#### What is required:
Count the lines in the material below that contain the word "frame", and reply with that number alone.

#### Task material:

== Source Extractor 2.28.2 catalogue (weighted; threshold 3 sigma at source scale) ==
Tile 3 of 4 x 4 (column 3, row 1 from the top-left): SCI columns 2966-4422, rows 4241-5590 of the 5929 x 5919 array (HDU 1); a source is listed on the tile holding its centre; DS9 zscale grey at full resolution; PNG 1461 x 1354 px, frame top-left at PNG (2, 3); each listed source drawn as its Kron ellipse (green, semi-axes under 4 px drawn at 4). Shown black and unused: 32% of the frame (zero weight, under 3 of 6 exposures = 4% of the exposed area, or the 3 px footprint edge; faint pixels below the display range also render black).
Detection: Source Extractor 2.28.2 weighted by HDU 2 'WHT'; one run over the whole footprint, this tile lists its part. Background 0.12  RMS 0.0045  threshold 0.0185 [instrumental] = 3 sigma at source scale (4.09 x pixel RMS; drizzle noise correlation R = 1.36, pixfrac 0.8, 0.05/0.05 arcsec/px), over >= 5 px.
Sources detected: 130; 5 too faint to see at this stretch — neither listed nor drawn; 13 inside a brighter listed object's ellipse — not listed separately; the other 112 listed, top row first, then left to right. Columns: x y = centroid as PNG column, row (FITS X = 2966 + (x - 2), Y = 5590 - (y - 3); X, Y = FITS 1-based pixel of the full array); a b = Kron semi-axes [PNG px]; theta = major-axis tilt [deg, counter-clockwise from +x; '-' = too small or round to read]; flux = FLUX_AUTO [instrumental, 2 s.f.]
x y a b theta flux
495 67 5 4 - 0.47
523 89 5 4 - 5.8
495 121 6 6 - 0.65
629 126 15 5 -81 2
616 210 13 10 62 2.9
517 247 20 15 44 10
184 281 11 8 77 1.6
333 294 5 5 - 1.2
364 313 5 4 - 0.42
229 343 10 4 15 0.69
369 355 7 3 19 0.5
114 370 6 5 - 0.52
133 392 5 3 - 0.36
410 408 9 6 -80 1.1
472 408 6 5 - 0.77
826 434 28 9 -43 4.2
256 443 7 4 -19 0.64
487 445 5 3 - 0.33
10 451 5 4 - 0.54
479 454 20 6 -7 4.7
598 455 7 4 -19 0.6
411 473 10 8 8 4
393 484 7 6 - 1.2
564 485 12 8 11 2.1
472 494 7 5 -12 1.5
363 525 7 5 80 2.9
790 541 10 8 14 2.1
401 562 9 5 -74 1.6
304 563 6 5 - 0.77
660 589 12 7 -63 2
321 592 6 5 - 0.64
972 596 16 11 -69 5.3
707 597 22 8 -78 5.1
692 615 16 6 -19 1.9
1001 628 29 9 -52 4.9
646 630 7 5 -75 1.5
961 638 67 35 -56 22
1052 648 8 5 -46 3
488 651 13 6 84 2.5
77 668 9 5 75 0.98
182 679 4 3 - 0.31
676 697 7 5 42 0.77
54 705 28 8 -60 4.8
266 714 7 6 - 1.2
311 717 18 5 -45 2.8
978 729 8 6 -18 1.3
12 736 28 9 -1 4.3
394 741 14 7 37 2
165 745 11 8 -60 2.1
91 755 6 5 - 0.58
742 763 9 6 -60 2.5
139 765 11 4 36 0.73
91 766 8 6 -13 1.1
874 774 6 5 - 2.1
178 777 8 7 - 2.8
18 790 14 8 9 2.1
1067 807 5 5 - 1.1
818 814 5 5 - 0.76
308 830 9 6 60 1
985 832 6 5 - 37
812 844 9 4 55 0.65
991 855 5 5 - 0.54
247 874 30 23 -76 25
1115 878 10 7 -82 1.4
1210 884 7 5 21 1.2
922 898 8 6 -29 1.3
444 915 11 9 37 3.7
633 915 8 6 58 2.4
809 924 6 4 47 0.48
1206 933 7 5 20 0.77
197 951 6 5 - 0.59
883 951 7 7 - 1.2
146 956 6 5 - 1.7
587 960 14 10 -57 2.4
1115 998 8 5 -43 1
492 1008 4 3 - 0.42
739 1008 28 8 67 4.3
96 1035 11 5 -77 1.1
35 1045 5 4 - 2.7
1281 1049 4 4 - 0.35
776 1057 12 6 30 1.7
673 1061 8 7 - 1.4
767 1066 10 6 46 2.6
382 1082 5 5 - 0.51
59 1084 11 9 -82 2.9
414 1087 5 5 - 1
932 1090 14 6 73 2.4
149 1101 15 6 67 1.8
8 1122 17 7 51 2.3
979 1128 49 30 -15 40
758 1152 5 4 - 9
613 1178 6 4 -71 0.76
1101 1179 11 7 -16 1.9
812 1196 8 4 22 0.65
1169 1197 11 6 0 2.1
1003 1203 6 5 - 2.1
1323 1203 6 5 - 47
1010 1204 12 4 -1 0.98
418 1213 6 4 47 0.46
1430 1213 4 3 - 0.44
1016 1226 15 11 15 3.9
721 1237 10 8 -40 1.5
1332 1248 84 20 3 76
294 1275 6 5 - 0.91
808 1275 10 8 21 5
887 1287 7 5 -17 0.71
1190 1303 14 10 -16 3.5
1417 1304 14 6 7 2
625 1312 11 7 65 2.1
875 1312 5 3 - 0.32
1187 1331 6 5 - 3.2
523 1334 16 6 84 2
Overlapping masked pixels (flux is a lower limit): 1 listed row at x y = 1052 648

==

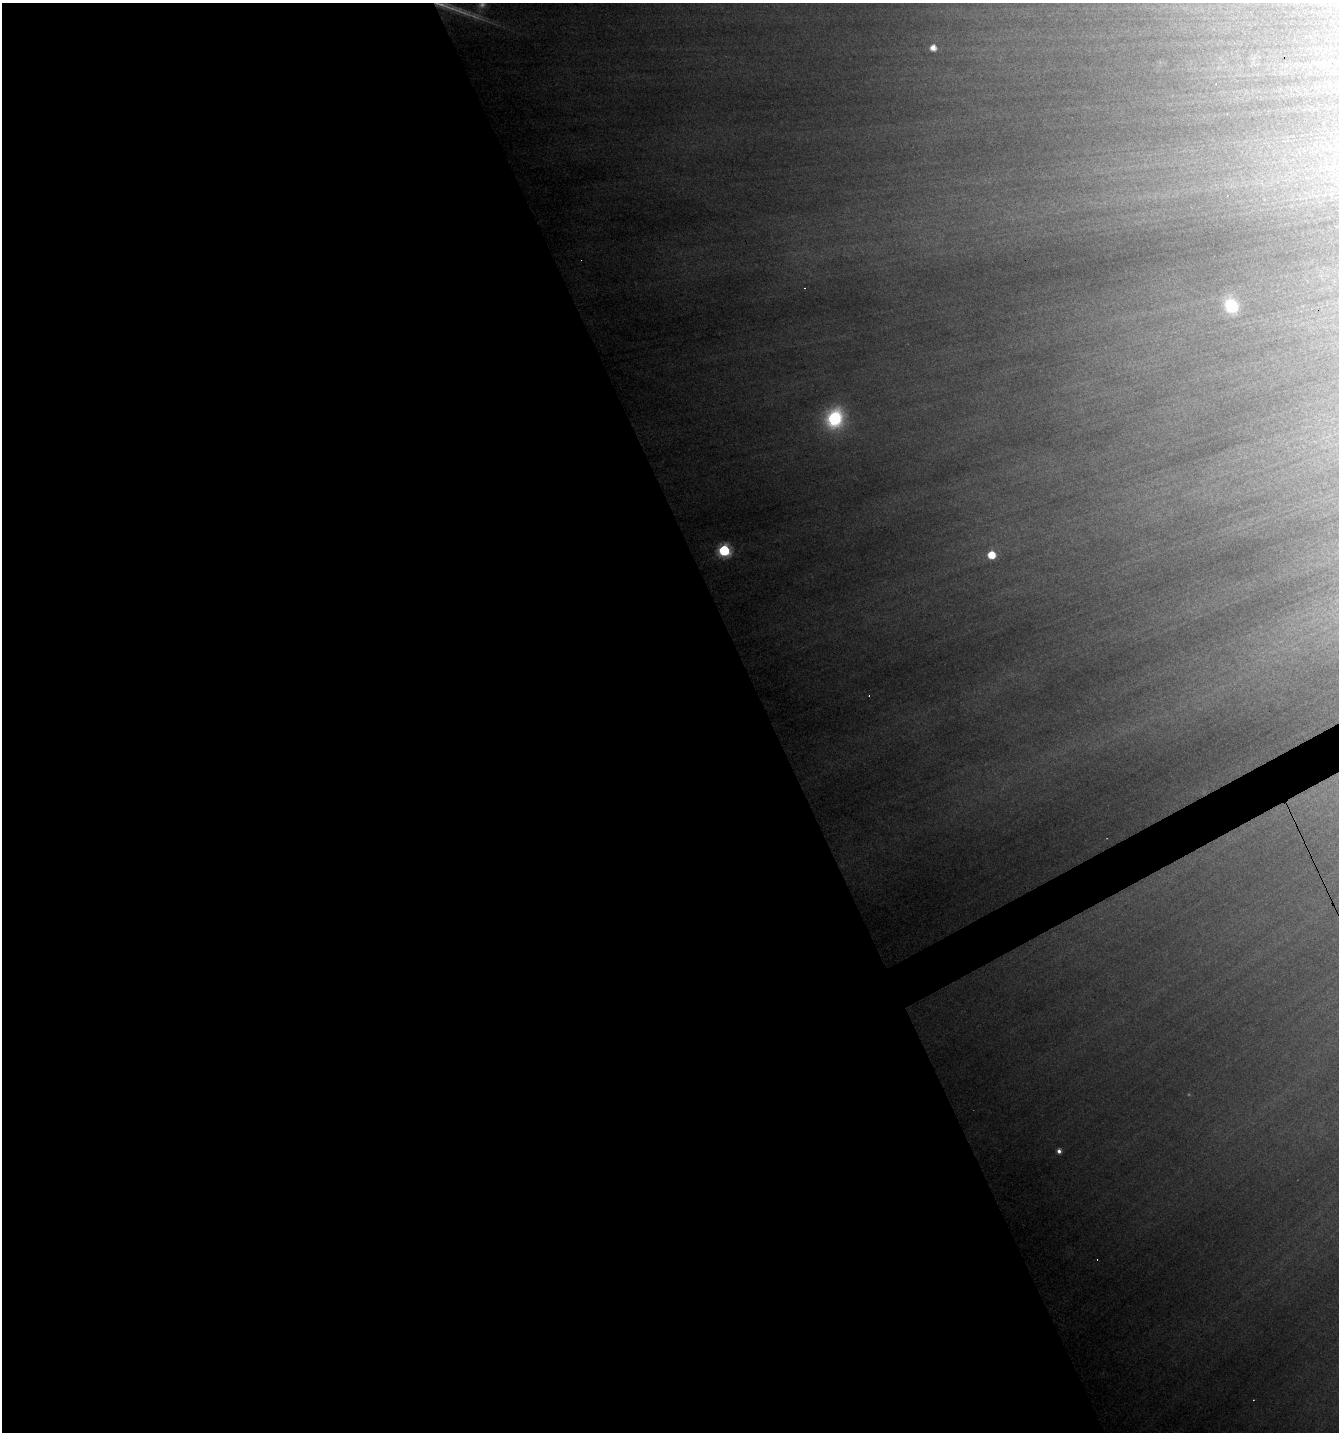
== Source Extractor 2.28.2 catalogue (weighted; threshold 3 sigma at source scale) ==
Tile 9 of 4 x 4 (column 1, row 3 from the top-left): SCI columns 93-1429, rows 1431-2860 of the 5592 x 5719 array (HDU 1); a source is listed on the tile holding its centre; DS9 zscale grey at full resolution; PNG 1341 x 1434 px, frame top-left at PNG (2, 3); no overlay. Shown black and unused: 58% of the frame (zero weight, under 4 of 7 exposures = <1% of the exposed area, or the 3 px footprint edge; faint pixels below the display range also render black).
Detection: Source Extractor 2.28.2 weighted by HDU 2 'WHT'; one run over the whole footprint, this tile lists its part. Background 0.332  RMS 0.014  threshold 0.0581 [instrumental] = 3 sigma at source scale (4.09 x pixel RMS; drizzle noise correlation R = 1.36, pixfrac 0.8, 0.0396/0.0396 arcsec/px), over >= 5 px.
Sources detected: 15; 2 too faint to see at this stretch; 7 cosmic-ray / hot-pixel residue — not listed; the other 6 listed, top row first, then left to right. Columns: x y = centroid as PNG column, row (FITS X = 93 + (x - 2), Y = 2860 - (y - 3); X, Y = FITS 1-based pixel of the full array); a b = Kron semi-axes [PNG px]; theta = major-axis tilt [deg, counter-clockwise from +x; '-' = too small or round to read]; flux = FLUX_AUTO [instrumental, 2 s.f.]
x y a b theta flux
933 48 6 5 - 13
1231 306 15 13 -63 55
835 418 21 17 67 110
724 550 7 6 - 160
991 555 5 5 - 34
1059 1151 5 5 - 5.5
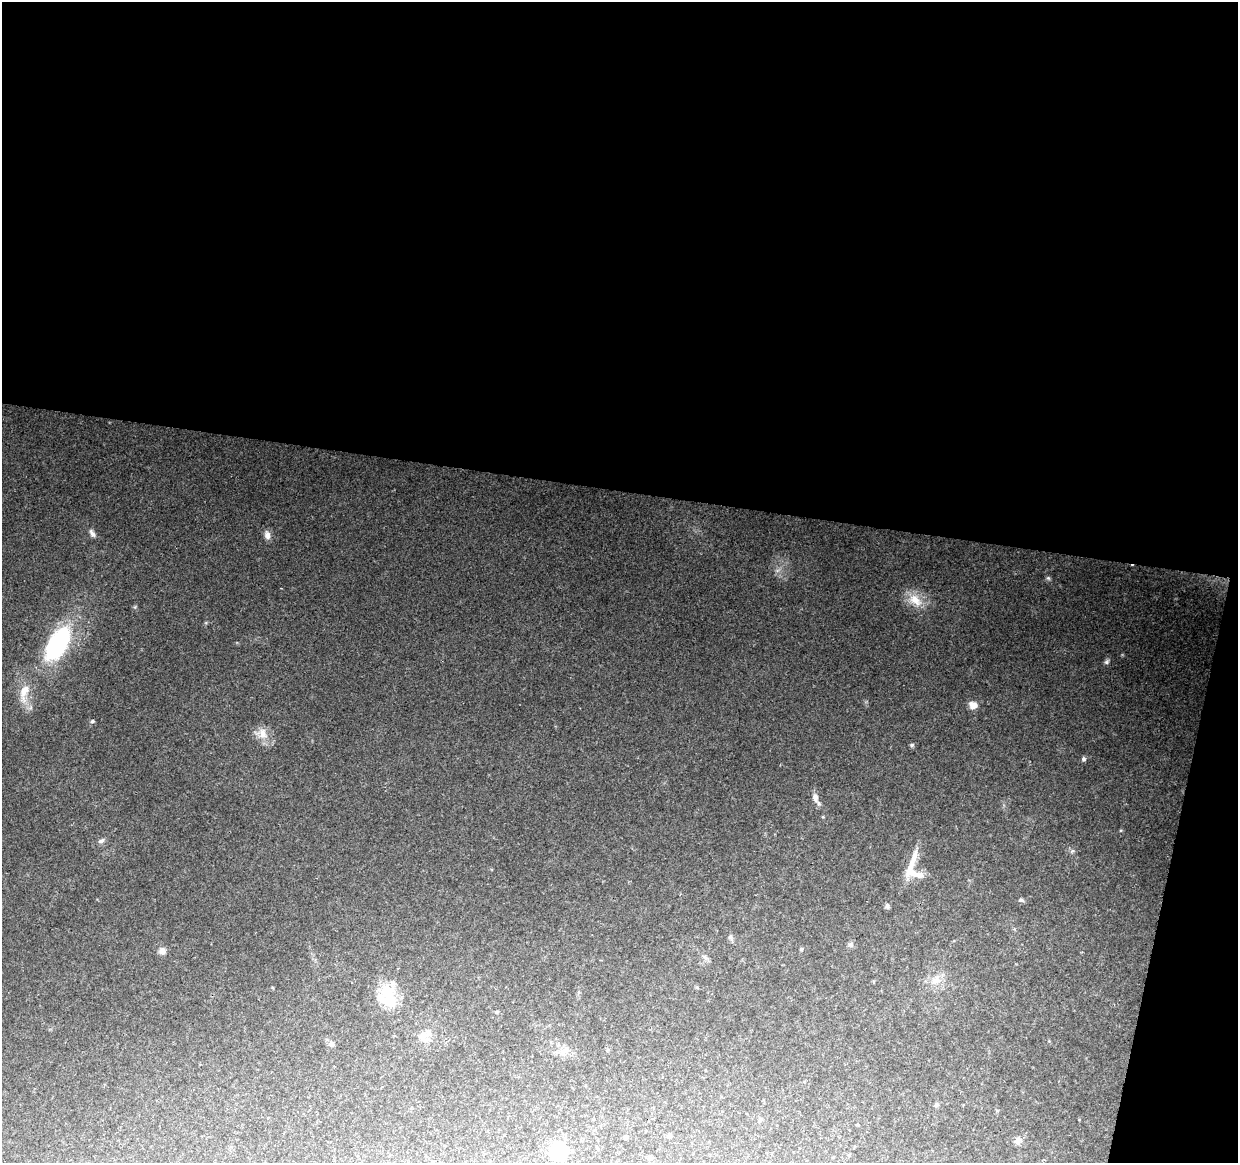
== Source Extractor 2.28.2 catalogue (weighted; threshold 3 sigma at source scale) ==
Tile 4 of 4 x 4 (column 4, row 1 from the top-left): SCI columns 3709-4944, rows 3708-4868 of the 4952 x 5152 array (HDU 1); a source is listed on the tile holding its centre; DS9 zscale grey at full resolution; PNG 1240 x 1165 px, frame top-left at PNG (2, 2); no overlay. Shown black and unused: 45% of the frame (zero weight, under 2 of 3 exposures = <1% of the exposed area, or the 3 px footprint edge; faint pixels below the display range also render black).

---

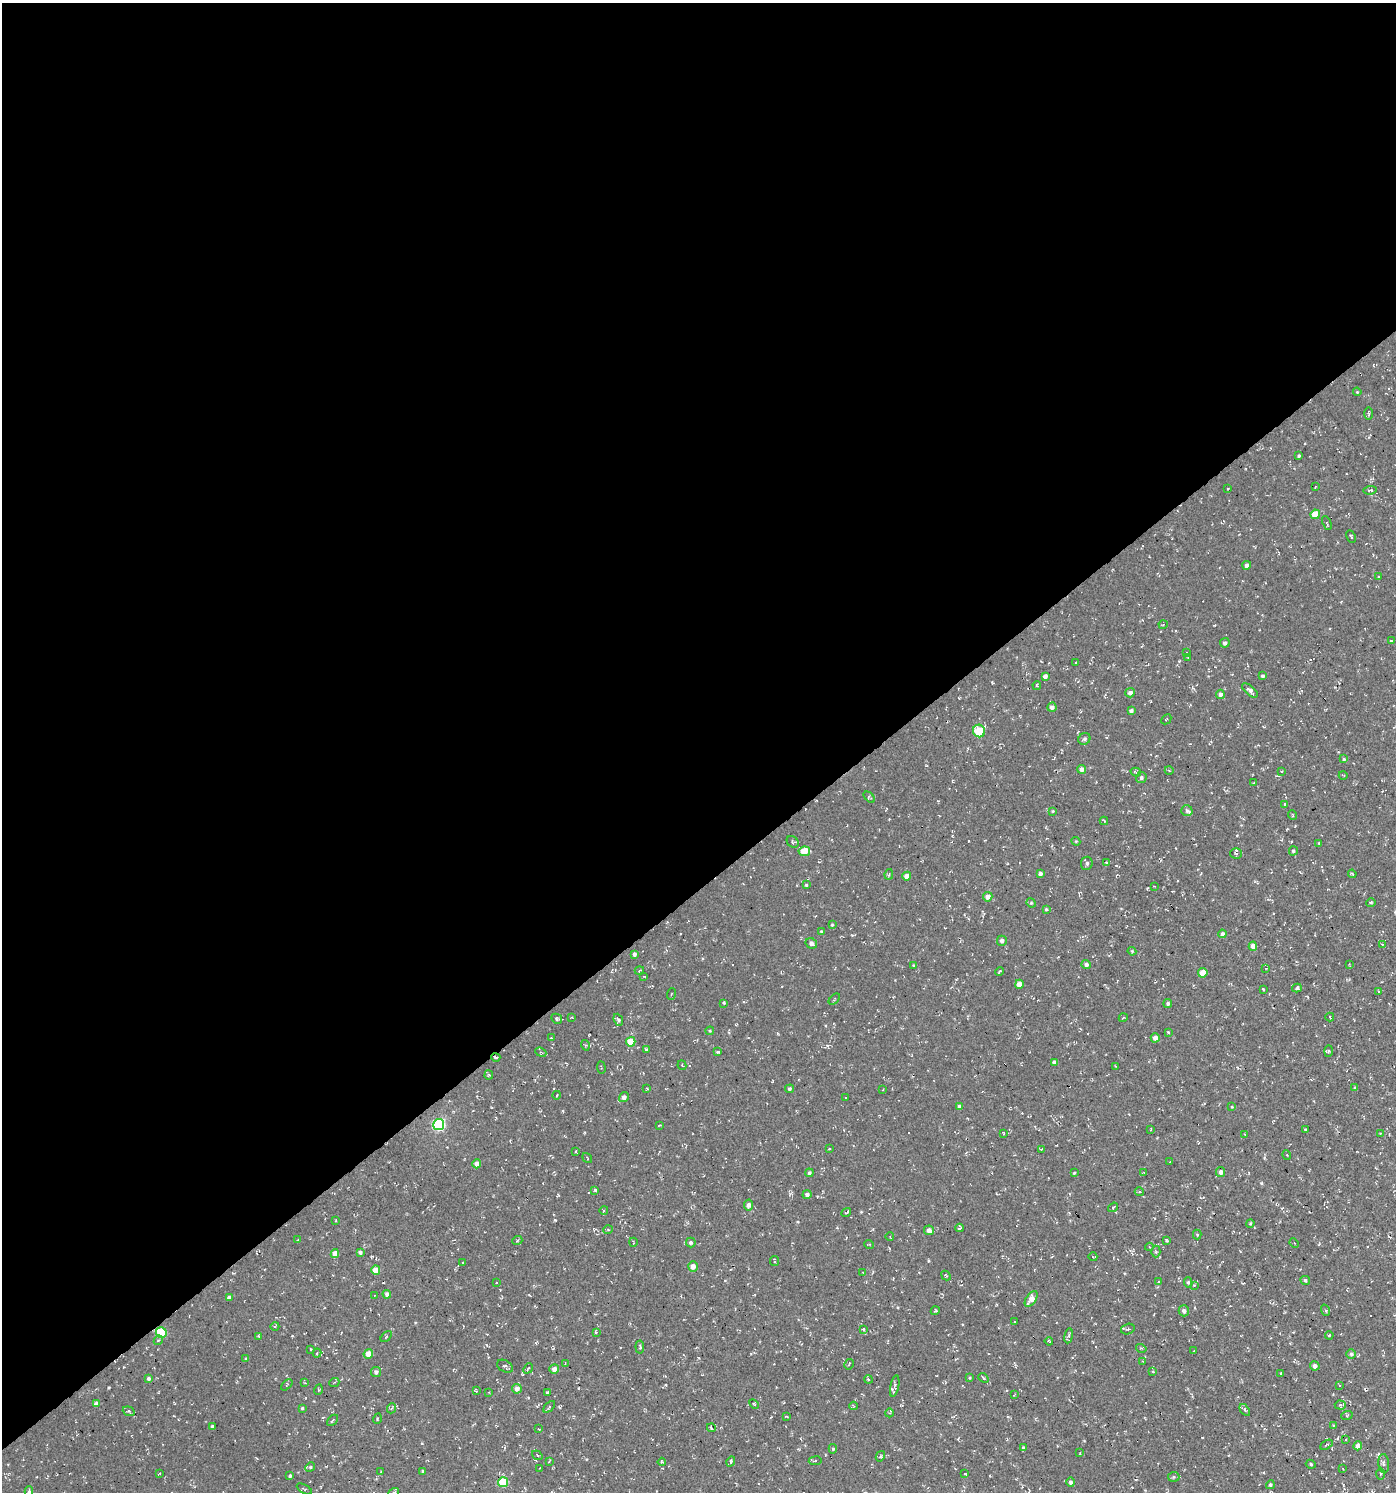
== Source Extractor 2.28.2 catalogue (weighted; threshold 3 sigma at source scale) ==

#### Problem solution:
3